В своем «Путешествии в Марокко» (1792) Потоцкий вступает в спор с политическими доктринами Ш.-Л. Монтескье о разных системах власти: «Легко сказать, что такое-то правление деспотическое, аристократическое либо демократическое; до сих пор эти три определения были весьма удобны для ленивых умов, беда лишь в том, что они ничего не выяс няют для читателя. Подобно тому как нет никакого сходства, например, между правлением в Польше и кантональной властью в Берне, хотя оба они аристократические, нет его также между афинской демократией и демократическим правлением в кантоне Унтервальдеи». Потоцкий отказывается от универсальных концепций человеческого прогресса, которые не выдерживают сопоставления с реальной действительностью. Приводя мнение К.-А. Гельвеция о скуке, в которой французский философ видел одно из свидетельств прогресса, — разум, привыкший к усилиям и постоянному труду, не терпит перерывов, — Потоцкий возражал: не чрезмерно ли Гельвеций обобщил свои наблюдения? В Азии, Африке, у американских индейцев нет понятия скуки. То, что европейцу кажется признаком лени, в действительности — свидетельство близости к природе, естественных чувств (разумеется, ничего общего не имеющих с рассуждениями Ж.-Ж. Руссо о «естественном человеке»). Во время неудавшейся поездки в Китай Потоцкий убеждал возглавлявшего посольство графа Головкина считаться с обычаями и церемониями, принятыми при дворе китайского императора и весьма далекими от европейских представлений о достоинстве человека. Знание обычаев народа, по мнению Потоцкого, не менее важно, чем знание его языка.

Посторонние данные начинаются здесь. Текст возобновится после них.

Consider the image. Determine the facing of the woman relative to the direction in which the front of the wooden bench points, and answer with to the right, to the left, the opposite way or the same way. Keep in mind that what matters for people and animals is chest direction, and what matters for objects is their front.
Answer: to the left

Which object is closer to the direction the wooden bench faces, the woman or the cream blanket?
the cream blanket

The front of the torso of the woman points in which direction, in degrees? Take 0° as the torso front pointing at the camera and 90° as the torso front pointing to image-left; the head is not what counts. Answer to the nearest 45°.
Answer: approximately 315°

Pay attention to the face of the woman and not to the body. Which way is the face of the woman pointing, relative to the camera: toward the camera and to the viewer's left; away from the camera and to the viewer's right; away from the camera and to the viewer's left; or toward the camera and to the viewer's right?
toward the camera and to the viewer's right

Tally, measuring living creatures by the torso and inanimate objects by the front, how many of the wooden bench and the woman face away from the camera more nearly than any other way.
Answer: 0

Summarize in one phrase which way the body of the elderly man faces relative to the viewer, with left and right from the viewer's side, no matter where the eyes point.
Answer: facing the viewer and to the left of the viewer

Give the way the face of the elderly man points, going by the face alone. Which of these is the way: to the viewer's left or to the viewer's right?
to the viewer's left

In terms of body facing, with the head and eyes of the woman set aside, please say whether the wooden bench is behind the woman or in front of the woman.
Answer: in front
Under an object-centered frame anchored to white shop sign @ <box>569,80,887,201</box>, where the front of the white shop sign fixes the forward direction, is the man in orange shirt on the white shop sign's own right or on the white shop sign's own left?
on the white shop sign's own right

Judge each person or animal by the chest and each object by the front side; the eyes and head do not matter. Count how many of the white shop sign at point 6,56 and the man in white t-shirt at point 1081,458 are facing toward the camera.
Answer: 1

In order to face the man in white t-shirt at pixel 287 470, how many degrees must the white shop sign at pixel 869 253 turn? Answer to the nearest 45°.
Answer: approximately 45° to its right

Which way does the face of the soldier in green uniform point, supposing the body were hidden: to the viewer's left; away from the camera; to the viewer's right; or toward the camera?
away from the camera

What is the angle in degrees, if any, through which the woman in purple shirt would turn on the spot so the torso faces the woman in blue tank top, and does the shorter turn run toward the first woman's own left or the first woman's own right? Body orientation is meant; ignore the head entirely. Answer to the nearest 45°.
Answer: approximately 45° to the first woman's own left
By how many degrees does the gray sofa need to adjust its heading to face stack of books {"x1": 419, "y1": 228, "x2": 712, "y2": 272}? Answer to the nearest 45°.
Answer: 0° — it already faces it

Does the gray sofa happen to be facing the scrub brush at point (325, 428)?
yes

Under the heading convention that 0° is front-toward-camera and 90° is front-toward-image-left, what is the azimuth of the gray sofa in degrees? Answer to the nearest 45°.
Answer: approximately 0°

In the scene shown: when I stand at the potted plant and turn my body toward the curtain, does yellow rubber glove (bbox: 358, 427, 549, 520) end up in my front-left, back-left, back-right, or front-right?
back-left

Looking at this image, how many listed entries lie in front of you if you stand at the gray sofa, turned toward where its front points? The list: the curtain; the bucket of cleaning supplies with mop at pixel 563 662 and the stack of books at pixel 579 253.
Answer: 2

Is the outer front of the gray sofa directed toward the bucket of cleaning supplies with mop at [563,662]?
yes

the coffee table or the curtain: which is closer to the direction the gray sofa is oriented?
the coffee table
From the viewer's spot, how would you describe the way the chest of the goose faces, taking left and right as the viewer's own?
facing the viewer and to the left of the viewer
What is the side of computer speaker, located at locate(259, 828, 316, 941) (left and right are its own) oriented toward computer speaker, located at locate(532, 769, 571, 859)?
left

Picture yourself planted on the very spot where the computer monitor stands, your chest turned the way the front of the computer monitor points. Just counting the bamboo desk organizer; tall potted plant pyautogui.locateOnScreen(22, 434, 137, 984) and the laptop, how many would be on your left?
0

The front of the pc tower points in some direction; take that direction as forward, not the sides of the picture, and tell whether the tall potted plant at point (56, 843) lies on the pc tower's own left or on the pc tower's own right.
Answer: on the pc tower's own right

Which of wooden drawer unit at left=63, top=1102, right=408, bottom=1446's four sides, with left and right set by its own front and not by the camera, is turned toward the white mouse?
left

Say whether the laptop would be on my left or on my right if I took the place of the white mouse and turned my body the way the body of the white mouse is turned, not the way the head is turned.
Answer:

Своеобразие афро-азиатских культур перестало быть в глазах польского ученого отклонением от нормы или искажением «естественных», «вечных» форм прогресса. Универсальному единству, основанному на просветительском представлении о неизменной природе человека, было противопоставлено историческое единство человечества, состоящего из разнообразных и равноправных культур. Стремясь преодолеть просветительские представления о европейской модели всеобщего прогресса, Потоцкий в то же время рассматривал европейский мир как законного наследника афро-азиатских цивилизаций. Он широко раздвинул границы исторической науки, включая в сферу своих изучений, помимо античности, Древний Египет, Китай, великие миграции народов. Он мечтал о создании всемирной хронологии, пытливо вглядывался в тайны египетских письмен еще до открытий Ж.-Ф. Шампольона, собирал материалы для первой истории Марокканского королевства, интересовался тюркским и арабским миром.
Конечно, многие свои замыслы Потоцкий не успел осуществить, многие дела, о которых говорилось выше, не получили должного развития в его научных трудах. Но само выдвижение этих проблем весьма характерно для понимания процессов рождения историзма в европейской культуре конца XVIII — начала XIX века. Наибольший интерес в этой связи представляют исследования Потоцкого, посвященные славянству, древнейшим эпохам его существования, роли славянских народов в истории человечества. Ему принадлежит заслуга основателя научного славяноведения. Его тезис «Прошлое можно понять, только обдумывая настоящее» заметно отличался от тогдашнего состояния исторической методологии и открывал самые широкие возможности в обращении к традициям устного народного творчества, к архаическим формам языка, его этимологии, к народным обычаям, обрядам, уцелевшим памятникам материальной культуры.
Обращая внимание на эти особенности Потоцкого, Адам Мицкевич называл его в своих парижских лекциях «самым великим и наиболее глубоким славянским историографом». По мнению польского поэта, задолго до знаменитого немецкого историка Б.-Г. Нибура, искавшего разгадку легенд о Ромуле и Реме у римских торговок, Потоцкий «размышлял в татарских юртах о скифской истории». Он «первый вывел науку из кабинетов, много путешествовал, изучал страны, говорил с людьми, чего ни один исследователь древности не делал до него»{1}
.Не менее важным для развития исторической науки было обращение Потоцкого к Средним векам, которыми, по его словам, «до сих пор все пренебрегали». В отличие от просветительской историографии, отрицавшей значение «варварской эпохи», Потоцкий видел в Средних веках исторически необходимый этап развития, соединяющий древность с Новым временем. Воодушевленный этой идеей, он проделал громадную источниковедческую работу в области изучения славянского Средневековья. Этот более чем скромный автор имел все основания писать в предисловии к своему исследованию «Хроники, мемуары и разыскания, полезные для изучения истории всех славянских народов» (1793): «Сборник, который я предлагаю вниманию читателей, можно расценить как открытие нового исторического мира: факты, из коих он составлен, относятся к истории всех славянских народов и почерпнуты из авторов, в большинстве теперь забытых». Продолжением этой работы явился четырехтомный труд Потоцкого, сохранивший свое историковедческое значение до наших дней: «Исторические и географические материалы о Скифии, Сарматии и Славянах» (1798).